--- start Material provided ---
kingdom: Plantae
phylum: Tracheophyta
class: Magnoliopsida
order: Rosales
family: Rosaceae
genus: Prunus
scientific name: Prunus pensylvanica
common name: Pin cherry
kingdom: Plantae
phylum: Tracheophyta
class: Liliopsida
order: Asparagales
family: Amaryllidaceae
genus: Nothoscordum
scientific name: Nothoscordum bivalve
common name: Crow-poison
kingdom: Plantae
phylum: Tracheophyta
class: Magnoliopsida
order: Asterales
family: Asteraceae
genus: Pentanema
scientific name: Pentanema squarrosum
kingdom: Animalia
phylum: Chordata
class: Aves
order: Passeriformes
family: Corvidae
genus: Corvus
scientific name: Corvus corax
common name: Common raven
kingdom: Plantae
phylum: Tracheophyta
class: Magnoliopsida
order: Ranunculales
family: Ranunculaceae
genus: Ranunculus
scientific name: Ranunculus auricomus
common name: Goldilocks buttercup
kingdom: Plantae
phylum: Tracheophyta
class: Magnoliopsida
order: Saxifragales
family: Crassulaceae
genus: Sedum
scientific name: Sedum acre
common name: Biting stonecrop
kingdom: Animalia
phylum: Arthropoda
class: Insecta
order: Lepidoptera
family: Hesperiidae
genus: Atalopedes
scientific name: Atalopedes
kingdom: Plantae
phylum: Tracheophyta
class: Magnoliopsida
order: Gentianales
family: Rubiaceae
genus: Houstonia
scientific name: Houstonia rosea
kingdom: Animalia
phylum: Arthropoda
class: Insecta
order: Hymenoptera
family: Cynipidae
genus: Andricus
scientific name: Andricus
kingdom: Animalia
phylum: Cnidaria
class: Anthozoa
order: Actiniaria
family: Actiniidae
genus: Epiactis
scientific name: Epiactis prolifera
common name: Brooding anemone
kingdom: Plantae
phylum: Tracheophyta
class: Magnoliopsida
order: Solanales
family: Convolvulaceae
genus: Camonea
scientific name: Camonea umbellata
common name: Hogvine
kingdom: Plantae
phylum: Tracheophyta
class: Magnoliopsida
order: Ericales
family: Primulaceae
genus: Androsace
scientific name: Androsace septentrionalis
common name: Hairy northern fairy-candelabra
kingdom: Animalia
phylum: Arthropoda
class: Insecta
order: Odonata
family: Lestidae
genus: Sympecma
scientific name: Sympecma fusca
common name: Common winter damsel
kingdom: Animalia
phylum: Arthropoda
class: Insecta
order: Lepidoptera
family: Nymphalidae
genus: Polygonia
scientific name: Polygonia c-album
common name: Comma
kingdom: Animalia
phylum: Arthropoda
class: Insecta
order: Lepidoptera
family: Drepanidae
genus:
--- end Material provided ---
Aim →
Retype the lines of the listing above, starting at the beginning of the listing and ending at the line that contains "genus: Nothoscordum", with both ends included.

Correct result →
kingdom: Plantae
phylum: Tracheophyta
class: Magnoliopsida
order: Rosales
family: Rosaceae
genus: Prunus
scientific name: Prunus pensylvanica
common name: Pin cherry
kingdom: Plantae
phylum: Tracheophyta
class: Liliopsida
order: Asparagales
family: Amaryllidaceae
genus: Nothoscordum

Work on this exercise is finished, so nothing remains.